You see, I am an optimist :-)
You once said:
All attempts at making sure there will be only provably friendly AIs seem doomed. Once somebody posts the recipe for practically feasible self-improving Goedel machines or AIs in form of code into which one can plug arbitrary utility functions, many users will equip such AIs with many different goals, often at least partially conflicting with those of humans.
Do you still believe this? Secondly, if someone comes up with such a recipe, wouldn’t it be best if they didn’t publish it?
If there was a recipe, would it be better if some single guy had it under his wings, or would it be better if it got published?
I guess the biggest threat to humans will as always come from other humans, mostly because those share similar goals, which results in goal conflicts. Please see my optimistic answer above.
In what field do you think machine learning will make the biggest impact in the next ~5 years?
I think it depends a bit on what you mean by “impact”. Commercial impact? If so, in a related answer I write: Both supervised learning recurrent neural networks (RNNs) and reinforcement learning RNNs will be greatly scaled up. In the commercially relevant supervised department, many tasks such as natural language processing, speech recognition, automatic video analysis and combinations of all three will perhaps soon become trivial through large RNNs (the vision part augmented by CNN front-ends).
“Symbol grounding” will be a natural by-product of this. For example, the speech or text-processing units of the RNN will be connected to its video-processing units, and the RNN will learn the visual meaning of sentences such as “the cat in the video fell from the tree”. Such RNNs should have many commercial applications.
I am not so sure when we will see the first serious applications of reinforcement learning RNNs to real world robots, but it might also happen within the next 5 years.
Where do you see the field of machine learning 5, 10, and 20 years from now?
Even (minor extensions of) existing machine learning and neural network algorithms will achieve many important superhuman feats. I guess we are witnessing the ignition phase of the field’s explosion. But how to predict turbulent details of an explosion from within?

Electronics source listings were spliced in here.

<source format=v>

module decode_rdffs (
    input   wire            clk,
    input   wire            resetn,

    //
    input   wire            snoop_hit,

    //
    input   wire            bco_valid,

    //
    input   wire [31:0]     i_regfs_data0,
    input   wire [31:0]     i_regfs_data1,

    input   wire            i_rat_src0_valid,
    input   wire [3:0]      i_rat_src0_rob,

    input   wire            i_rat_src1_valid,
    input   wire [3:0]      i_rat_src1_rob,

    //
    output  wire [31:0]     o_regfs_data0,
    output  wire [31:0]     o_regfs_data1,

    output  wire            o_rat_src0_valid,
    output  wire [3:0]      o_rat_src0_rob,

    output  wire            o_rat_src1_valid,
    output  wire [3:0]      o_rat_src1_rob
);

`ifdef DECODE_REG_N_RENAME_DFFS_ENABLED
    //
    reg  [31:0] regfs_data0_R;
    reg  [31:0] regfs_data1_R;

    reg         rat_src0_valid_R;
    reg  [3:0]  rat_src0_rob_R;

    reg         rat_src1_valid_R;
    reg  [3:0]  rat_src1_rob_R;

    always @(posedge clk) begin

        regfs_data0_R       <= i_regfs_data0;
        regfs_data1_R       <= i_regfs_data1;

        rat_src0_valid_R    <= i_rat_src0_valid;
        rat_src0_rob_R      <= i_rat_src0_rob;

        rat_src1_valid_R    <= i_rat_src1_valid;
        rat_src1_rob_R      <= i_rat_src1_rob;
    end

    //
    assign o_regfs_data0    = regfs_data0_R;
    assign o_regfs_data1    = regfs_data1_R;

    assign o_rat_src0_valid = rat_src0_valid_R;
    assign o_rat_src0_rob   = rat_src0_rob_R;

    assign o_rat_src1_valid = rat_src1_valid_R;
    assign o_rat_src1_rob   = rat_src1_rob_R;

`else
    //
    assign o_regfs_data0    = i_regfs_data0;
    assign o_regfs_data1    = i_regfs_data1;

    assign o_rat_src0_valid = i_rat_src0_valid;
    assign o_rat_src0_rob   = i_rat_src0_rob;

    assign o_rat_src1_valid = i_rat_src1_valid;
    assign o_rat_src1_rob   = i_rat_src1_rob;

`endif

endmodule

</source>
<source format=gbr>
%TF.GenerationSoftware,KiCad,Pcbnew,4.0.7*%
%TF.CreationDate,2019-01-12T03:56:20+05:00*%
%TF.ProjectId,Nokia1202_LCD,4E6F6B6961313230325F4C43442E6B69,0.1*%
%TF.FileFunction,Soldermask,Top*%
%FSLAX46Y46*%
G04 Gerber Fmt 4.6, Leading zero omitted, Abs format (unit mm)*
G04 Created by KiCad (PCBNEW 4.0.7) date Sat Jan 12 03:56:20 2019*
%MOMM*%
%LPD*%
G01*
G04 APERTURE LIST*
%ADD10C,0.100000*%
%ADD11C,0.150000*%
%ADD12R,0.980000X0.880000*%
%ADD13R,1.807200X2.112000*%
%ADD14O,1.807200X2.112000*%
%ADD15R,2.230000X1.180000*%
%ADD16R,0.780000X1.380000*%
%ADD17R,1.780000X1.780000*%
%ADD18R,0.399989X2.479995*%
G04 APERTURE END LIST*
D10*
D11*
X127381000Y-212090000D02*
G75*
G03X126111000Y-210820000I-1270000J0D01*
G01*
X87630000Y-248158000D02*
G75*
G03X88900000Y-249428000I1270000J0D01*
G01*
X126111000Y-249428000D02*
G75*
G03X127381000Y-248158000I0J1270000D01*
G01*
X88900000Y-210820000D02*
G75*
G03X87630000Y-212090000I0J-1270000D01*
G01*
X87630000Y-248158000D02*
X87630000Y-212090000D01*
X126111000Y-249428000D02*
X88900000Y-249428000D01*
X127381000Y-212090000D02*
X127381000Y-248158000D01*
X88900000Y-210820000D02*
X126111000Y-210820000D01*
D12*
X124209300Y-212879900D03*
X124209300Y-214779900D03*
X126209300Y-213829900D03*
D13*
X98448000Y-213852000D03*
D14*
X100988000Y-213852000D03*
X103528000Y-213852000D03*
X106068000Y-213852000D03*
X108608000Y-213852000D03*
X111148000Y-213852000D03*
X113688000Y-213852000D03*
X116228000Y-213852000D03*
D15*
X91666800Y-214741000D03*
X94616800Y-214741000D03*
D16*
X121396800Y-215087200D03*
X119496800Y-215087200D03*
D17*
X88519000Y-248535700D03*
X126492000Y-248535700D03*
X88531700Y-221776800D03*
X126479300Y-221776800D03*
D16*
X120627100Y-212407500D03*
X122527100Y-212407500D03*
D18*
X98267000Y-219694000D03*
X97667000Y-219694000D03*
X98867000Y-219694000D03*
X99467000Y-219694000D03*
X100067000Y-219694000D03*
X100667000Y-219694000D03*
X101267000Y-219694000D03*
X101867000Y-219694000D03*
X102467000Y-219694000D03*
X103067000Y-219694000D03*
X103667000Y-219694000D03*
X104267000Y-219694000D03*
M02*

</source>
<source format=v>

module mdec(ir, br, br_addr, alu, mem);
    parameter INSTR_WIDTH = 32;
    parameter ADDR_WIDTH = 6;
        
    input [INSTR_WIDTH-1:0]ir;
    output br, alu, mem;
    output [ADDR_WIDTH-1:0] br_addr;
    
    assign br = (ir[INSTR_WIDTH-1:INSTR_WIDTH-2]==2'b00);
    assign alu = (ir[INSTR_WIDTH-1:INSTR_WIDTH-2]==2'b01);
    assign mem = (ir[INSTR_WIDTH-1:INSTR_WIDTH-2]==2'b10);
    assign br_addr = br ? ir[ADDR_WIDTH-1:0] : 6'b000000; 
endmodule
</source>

Earlier I tried to reply to questions about the next 5 years. You are also asking about the next 10 years. In 10 years we’ll have 2025. That’s an interesting date, the centennial of the first transistor, patented by Julius Lilienfeld in 1925. But let me skip the 10 year question, which I find very difficult, and immediately address the 20 year question, which I find even much, much more difficult.

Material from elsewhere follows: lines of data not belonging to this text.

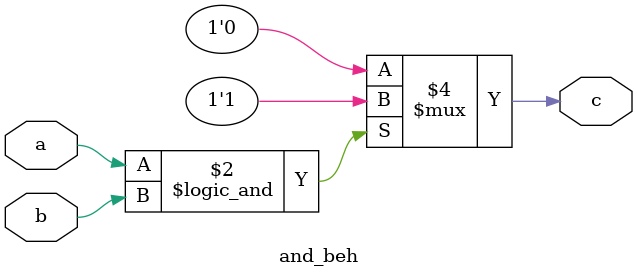
<source format=v>
module and_beh(input a,b,output reg c);
initial begin
		if(a && b)begin
		 c=1;
			end
		
			else begin
		 c=0;
	end
end
endmodule

</source>
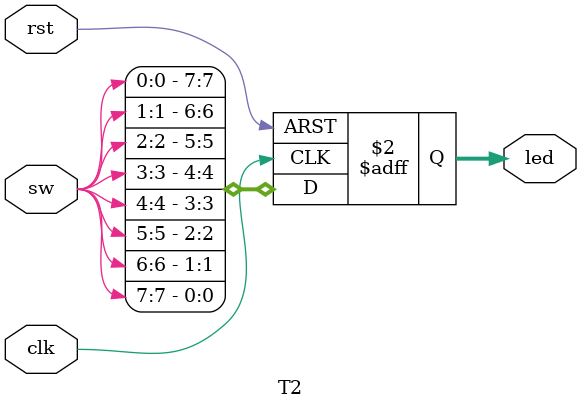
<source format=v>
`timescale 1ns / 1ps

module T2(
input clk,
input rst,
input [7:0] sw,
output reg [7:0] led
    );

always @(posedge clk or posedge rst)
    begin
        if (rst)
            led <= 8'haa;
        else
            led <= {sw[0],sw[1],sw[2],sw[3],sw[4],sw[5],sw[6],sw[7]};
    end
endmodule

</source>
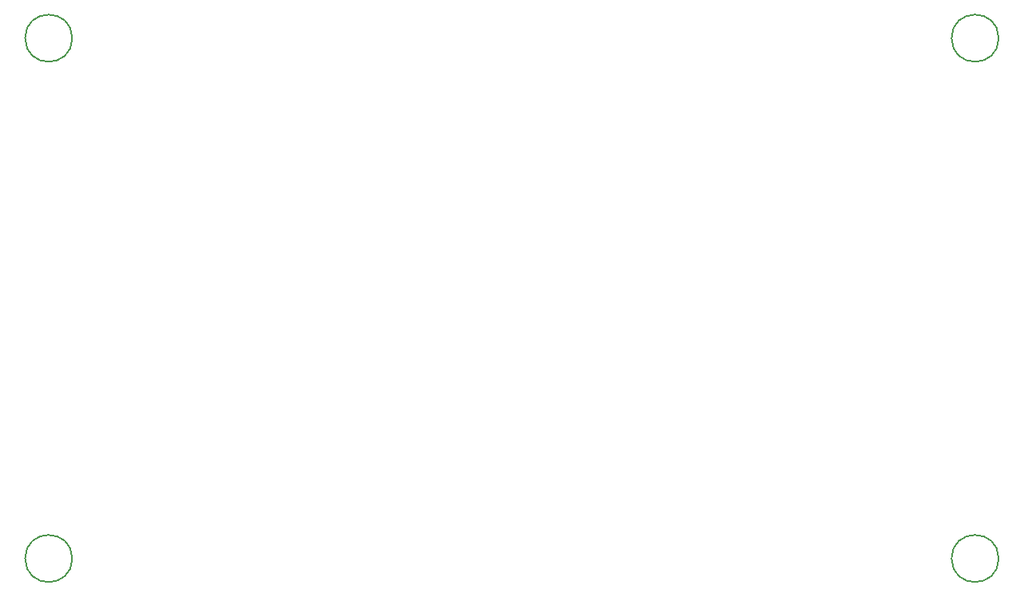
<source format=gbr>
%TF.GenerationSoftware,KiCad,Pcbnew,7.0.10*%
%TF.CreationDate,2024-06-22T16:20:26+02:00*%
%TF.ProjectId,Kicad_Projet_Trains_Sons,4b696361-645f-4507-926f-6a65745f5472,V2*%
%TF.SameCoordinates,Original*%
%TF.FileFunction,Other,Comment*%
%FSLAX46Y46*%
G04 Gerber Fmt 4.6, Leading zero omitted, Abs format (unit mm)*
G04 Created by KiCad (PCBNEW 7.0.10) date 2024-06-22 16:20:26*
%MOMM*%
%LPD*%
G01*
G04 APERTURE LIST*
%ADD10C,0.150000*%
G04 APERTURE END LIST*
D10*
%TO.C,REF2*%
X164000000Y-40400000D02*
G75*
G03*
X159000000Y-40400000I-2500000J0D01*
G01*
X159000000Y-40400000D02*
G75*
G03*
X164000000Y-40400000I2500000J0D01*
G01*
%TO.C,REF1*%
X65800000Y-40400000D02*
G75*
G03*
X60800000Y-40400000I-2500000J0D01*
G01*
X60800000Y-40400000D02*
G75*
G03*
X65800000Y-40400000I2500000J0D01*
G01*
%TO.C,REF3*%
X164000000Y-95600000D02*
G75*
G03*
X159000000Y-95600000I-2500000J0D01*
G01*
X159000000Y-95600000D02*
G75*
G03*
X164000000Y-95600000I2500000J0D01*
G01*
%TO.C,REF4*%
X65800000Y-95600000D02*
G75*
G03*
X60800000Y-95600000I-2500000J0D01*
G01*
X60800000Y-95600000D02*
G75*
G03*
X65800000Y-95600000I2500000J0D01*
G01*
%TD*%
M02*

</source>
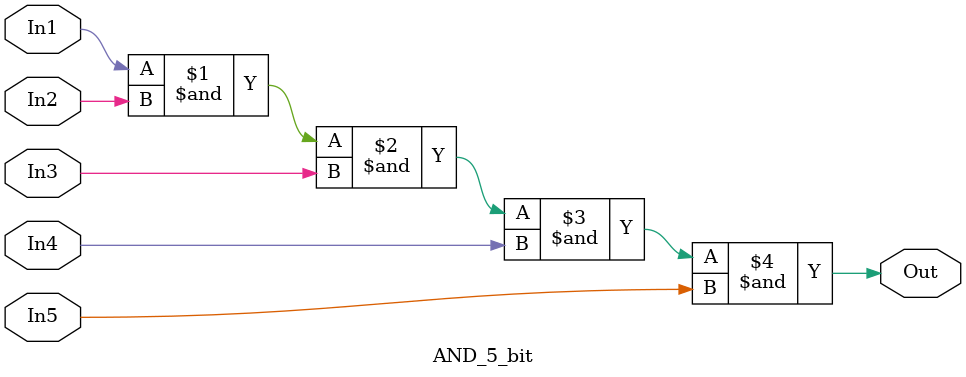
<source format=v>
module AND_5_bit(In1, In2, In3, In4, In5, Out);
	input In1, In2, In3, In4, In5;
	output Out;
	
	and(Out, In1, In2, In3, In4, In5);
	
endmodule
</source>
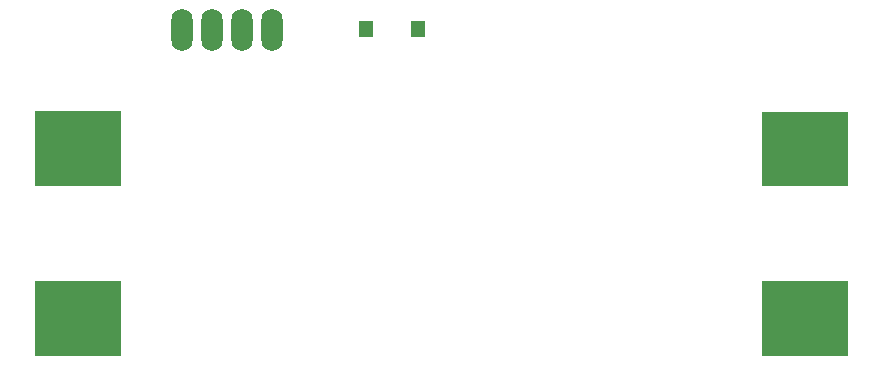
<source format=gbp>
G04 Layer: BottomPasteMaskLayer*
G04 EasyEDA v6.5.47, 2024-12-05 11:28:38*
G04 e01d2f149ab64b4ea65648a7afd3b608,d06a1f6f384c4cbbbfe4d72778ff38a8,10*
G04 Gerber Generator version 0.2*
G04 Scale: 100 percent, Rotated: No, Reflected: No *
G04 Dimensions in millimeters *
G04 leading zeros omitted , absolute positions ,4 integer and 5 decimal *
%FSLAX45Y45*%
%MOMM*%

%AMMACRO1*21,1,$1,$2,0,0,$3*%
%ADD10R,1.2300X1.3600*%
%ADD11MACRO1,1.3599X1.2301X-90.0000*%
%ADD12O,1.7999964X3.5999928*%
%ADD13MACRO1,7.3401X6.3497X0.0000*%
%ADD14MACRO1,7.3401X6.35X0.0000*%

%LPD*%
D10*
G01*
X3291890Y-228600D03*
D11*
G01*
X2854896Y-228600D03*
D12*
G01*
X2057400Y-241300D03*
G01*
X1803400Y-241300D03*
G01*
X1549400Y-241300D03*
G01*
X1295400Y-241300D03*
D13*
G01*
X6568490Y-1247508D03*
D14*
G01*
X416509Y-1247520D03*
G01*
X416509Y-2689504D03*
G01*
X6568490Y-2689504D03*
M02*

</source>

We are talking about 2035, which also is an interesting date, a century or so after modern theoretical computer science was created by Goedel (1931) & Church/Turing/Post (1936), and the patent application for the first working general program-controlled computer was filed by Zuse (1936). Assuming Moore’s law will hold up, in 2035 computers will be more than 10,000 times faster than today, at the same price. This sounds more or less like a human brain power in a small portable device. Or the human brain power of a city in a larger computer.
Given such raw computational power, I expect huge (by today’s standards) recurrent neural networks on dedicated hardware to simultaneously perceive and analyse an immense number of multimodal data streams (speech, texts, video, many other modalities) from many sources, learning to correlate all those inputs and use the extracted information to achieve a myriad of commercial and non-commercial goals. Those RNNs will continually and quickly learn new skills on top of those they already know. This should have innumerable applications, although I am not even sure whether the word “application” still makes sense here.
This will change society in innumerable ways. What will be the cumulative effect of all those mutually interacting changes on our civilisation, which will depend on machine learning in so many ways? In 2012 [PDF], I tried to illustrate how hard it is to answer such questions: A single human predicting the future of humankind is like a single neuron predicting what its brain will do.
I am supposed to be an expert, but my imagination is so biased and limited - I must admit that I have no idea what is going to happen. It just seems clear that everything will change. Sorry for completely failing to answer your question.